◆ **Selected passage**:
____

UNITED STATES DISTRICT COURT FOR THE NORTHERN DISTRICT OF ILLINOIS EASTERN DIVISION
Mar 3, 2015
No. 13 CV 790 (N.D. Ill. Mar. 3, 2015)

Summary

finding no support for defendants' argument that the analysis of the spousal attribution exception must focus on one spouse versus another

Summary of this case from Int'l Painters & Allied Trades Indus. Pension Fund v. I Losch Inc.

Opinion

No. 13 CV 790

03-03-2015

TERRENCE J. HANCOCK, et al., Plaintiffs, v. KOZ TRUCKING AND SONS, INC., et al., Defendants.


MEMORANDUM OPINION AND ORDER

This is an action to collect withdrawal liability under ERISA. The withdrawing company admits it owes what plaintiffs allege, but the parties dispute whether two other companies should be on the hook as well. Both sides have moved for summary judgment. For the following reasons, plaintiffs' motion is granted in-part and denied in-part, and defendants' motion is granted in-part and denied in-part.

I. Legal Standard

Summary judgment is appropriate if the movant shows that there is no genuine dispute as to any material fact and the movant is entitled to judgment as a matter of law. Spurling v. C & M Fine Pack, Inc., 739 F.3d 1055, 1060 (7th Cir. 2014). A genuine dispute as to any material fact exists if "the evidence is such that a reasonable jury could return a verdict for the nonmoving party." Anderson v. Liberty Lobby, Inc., 477 U.S. 242, 248 (1986). The party seeking summary judgment has the burden of establishing that there is no genuine dispute as to any material fact. See Celotex Corp. v. Catrett, 477 U.S. 317, 323 (1986). On cross-motions for summary judgment, all facts are construed and all reasonable inferences are drawn in favor of the nonmoving party. Garofalo v. Village of Hazel Crest, 754 F.3d 428, 430 (7th Cir. 2014).

____

◆ **Data extract**:

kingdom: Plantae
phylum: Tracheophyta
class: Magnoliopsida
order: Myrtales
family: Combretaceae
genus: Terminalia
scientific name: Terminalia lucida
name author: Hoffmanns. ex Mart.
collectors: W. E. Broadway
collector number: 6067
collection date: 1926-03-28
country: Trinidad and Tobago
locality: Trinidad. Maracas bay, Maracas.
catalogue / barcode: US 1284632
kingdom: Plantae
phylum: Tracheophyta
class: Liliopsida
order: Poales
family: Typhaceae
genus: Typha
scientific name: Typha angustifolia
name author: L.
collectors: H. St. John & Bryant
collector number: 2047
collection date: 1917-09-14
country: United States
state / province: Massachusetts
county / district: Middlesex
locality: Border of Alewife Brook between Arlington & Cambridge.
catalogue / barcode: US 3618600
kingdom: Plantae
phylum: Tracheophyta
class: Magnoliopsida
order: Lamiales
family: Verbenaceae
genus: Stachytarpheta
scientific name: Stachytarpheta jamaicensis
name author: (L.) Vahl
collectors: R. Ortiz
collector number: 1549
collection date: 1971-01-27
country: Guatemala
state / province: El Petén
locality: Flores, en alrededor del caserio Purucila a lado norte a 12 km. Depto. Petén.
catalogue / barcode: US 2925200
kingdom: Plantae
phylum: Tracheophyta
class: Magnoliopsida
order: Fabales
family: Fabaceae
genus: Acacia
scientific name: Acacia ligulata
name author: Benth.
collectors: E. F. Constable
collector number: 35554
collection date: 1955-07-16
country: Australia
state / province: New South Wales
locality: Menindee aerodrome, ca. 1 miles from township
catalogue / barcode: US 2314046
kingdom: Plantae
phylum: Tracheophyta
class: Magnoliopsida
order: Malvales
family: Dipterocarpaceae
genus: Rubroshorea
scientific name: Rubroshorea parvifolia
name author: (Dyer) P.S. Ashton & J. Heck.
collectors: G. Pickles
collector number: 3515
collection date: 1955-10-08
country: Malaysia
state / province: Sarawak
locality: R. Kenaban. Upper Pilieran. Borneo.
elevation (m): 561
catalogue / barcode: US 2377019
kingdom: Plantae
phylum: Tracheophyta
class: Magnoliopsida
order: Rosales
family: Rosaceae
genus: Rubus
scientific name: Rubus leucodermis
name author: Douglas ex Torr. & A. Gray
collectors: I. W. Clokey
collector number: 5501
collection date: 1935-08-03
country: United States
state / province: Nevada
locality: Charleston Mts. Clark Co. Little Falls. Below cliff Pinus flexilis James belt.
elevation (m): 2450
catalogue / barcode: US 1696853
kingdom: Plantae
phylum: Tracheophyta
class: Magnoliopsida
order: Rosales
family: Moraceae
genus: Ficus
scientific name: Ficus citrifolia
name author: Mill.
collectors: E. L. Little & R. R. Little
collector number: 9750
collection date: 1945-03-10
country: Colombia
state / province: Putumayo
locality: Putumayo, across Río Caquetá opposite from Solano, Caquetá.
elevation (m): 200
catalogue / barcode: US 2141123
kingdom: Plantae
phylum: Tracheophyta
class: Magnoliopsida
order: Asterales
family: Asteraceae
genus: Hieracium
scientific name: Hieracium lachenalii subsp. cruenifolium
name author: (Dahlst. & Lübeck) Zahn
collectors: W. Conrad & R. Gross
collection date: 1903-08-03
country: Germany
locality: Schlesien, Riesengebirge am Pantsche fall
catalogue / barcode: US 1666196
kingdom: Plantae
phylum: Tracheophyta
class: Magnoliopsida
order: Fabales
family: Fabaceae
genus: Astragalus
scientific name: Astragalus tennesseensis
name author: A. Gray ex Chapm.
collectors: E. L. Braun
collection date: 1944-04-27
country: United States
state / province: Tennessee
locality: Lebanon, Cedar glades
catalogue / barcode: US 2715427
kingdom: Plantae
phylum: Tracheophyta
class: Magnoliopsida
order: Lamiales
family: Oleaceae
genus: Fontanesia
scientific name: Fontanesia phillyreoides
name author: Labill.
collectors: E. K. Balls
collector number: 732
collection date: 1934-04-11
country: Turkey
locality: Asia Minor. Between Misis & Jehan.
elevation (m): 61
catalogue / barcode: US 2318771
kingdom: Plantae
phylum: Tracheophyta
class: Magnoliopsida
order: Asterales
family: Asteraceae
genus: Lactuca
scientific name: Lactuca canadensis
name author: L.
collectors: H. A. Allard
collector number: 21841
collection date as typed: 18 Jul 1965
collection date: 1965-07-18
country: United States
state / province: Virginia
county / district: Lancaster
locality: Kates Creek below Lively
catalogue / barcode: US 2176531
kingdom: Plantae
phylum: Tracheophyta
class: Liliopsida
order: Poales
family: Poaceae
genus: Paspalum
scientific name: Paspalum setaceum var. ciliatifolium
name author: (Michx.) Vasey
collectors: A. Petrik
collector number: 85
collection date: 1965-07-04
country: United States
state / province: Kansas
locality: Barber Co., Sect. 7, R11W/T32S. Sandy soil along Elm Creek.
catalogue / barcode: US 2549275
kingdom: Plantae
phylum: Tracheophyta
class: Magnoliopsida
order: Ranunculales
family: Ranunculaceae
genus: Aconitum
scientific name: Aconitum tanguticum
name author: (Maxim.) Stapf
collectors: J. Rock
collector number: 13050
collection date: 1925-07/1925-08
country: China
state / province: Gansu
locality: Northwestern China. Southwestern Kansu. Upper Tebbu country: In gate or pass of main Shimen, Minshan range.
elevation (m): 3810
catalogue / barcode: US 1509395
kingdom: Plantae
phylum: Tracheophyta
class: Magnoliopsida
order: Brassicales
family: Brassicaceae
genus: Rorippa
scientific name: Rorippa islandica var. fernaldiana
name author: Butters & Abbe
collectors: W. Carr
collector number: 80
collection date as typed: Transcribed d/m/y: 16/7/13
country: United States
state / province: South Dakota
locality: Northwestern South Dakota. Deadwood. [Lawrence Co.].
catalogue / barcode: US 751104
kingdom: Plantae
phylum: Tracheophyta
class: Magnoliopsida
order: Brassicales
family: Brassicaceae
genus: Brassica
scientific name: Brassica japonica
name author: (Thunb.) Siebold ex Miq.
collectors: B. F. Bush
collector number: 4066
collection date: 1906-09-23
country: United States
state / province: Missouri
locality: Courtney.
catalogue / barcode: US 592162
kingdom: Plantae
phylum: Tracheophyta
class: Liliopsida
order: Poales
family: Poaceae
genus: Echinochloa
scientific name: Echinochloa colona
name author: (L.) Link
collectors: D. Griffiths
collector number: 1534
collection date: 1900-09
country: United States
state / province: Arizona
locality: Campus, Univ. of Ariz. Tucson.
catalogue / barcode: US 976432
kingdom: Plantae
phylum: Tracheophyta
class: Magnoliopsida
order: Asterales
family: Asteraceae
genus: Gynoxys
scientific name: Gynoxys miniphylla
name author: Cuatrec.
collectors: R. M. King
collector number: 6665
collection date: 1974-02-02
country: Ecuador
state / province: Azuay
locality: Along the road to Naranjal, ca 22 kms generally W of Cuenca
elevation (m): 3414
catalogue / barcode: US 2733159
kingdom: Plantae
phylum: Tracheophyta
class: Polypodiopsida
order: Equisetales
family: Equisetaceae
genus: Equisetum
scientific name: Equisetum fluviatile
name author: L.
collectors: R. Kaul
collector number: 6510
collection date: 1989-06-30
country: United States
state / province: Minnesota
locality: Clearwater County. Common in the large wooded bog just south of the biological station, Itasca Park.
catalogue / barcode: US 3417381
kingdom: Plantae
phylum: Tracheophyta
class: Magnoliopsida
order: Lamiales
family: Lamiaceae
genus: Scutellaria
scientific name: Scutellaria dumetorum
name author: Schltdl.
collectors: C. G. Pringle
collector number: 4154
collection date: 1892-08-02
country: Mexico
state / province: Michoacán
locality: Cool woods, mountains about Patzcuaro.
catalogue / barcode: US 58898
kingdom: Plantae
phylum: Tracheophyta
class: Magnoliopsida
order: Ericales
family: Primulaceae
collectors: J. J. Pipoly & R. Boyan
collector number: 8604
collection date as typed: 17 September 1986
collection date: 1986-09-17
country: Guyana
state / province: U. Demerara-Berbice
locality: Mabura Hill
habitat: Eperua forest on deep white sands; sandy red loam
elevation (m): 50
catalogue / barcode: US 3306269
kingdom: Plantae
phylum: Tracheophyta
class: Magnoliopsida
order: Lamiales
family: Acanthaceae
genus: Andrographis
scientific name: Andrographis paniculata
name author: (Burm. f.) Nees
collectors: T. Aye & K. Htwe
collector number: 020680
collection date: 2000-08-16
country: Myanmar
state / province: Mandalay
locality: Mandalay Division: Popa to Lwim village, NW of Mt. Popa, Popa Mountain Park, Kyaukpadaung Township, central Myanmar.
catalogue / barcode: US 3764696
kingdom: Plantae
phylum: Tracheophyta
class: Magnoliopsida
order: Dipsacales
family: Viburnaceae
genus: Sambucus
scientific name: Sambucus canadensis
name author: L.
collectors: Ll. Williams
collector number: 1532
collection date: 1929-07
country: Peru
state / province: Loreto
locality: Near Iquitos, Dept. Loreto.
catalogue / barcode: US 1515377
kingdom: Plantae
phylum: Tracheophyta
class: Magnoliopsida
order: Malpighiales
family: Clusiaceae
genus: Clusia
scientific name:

____

◆ **Tasks for this exercise**:
• a. From the withdrawal liability opinion, extract the passage that begins at the words "UNITED STATES DISTRICT" and stops after the words "I Losch Inc.".
• b. Continue the withdrawal liability opinion from its last sentence.

◆ **Task responses**:
• a.
UNITED STATES DISTRICT COURT FOR THE NORTHERN DISTRICT OF ILLINOIS EASTERN DIVISION
Mar 3, 2015
No. 13 CV 790 (N.D. Ill. Mar. 3, 2015)

Summary

finding no support for defendants' argument that the analysis of the spousal attribution exception must focus on one spouse versus another

Summary of this case from Int'l Painters & Allied Trades Indus. Pension Fund v. I Losch Inc.

• b.
II. Background

Plaintiffs are trustees of the Local No. 731, International Brotherhood of Teamsters, Excavators and Pavers Pension Trust Fund—a multiemployer pension plan as defined under the Employee Retirement Income Security Act of 1974, 29 U.S.C. § 1001, et seq. (as amended by the Multiemployer Pension Plan Amendment Acts of 1980). Beginning in 2002, Local No. 731 entered into successive collective bargaining agreements with defendant Koz Trucking & Sons, Inc., which required the company to pay into the Fund on behalf of certain of its employees. [120] ¶ 7. Throughout this contractual relationship, Koz & Sons was 100% owned by Nancy Kozlowski. Id. ¶ 6. Koz & Sons is the withdrawing company in this case and admits that it is liable to plaintiffs. [118].

Citations to [120] refer to the document's first 66 paragraphs only.

Phillip A. Kozlowski, Nancy's husband, worked as a truck driver for Koz & Sons for about 15 years. [120] ¶ 53. At some point in 2007 or 2008, Phillip stopped driving a truck for the company and started dispatching for it instead. Id. ¶¶ 54-59. Phillip was not paid for his dispatching services, but the company did contribute $15,000 to the Fund on his behalf in 2008. Id. ¶¶ 60, 64.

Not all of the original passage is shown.